### Given information
========
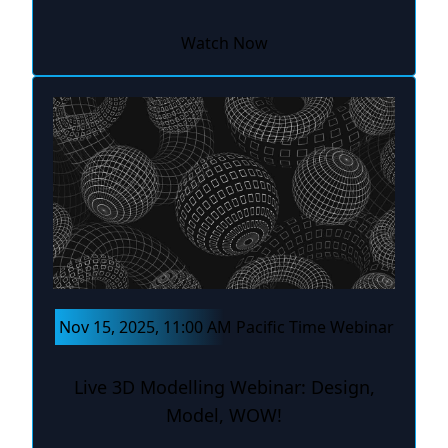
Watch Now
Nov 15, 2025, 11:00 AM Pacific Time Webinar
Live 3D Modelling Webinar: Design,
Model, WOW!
========
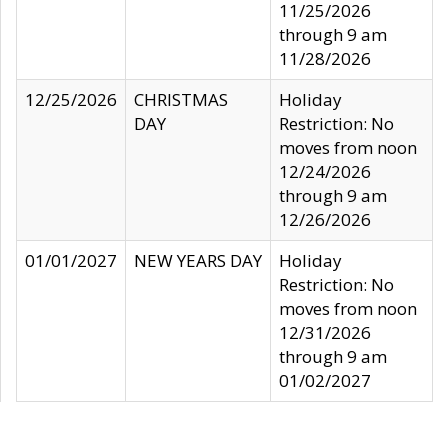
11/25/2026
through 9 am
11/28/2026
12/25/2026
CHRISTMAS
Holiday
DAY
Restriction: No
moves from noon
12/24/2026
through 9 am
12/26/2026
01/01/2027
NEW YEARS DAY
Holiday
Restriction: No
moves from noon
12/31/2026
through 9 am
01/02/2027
========
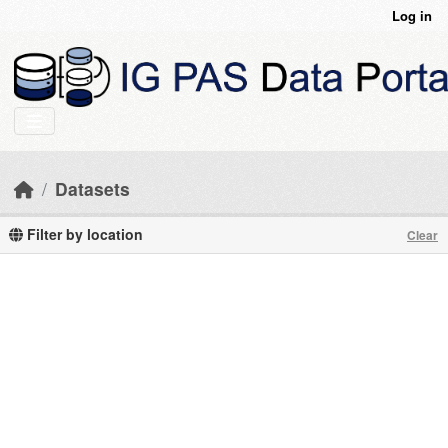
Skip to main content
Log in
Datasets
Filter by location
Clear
========
Across the material, report every line that has the word "Webinar".

Nov 15, 2025, 11:00 AM Pacific Time Webinar
Live 3D Modelling Webinar: Design,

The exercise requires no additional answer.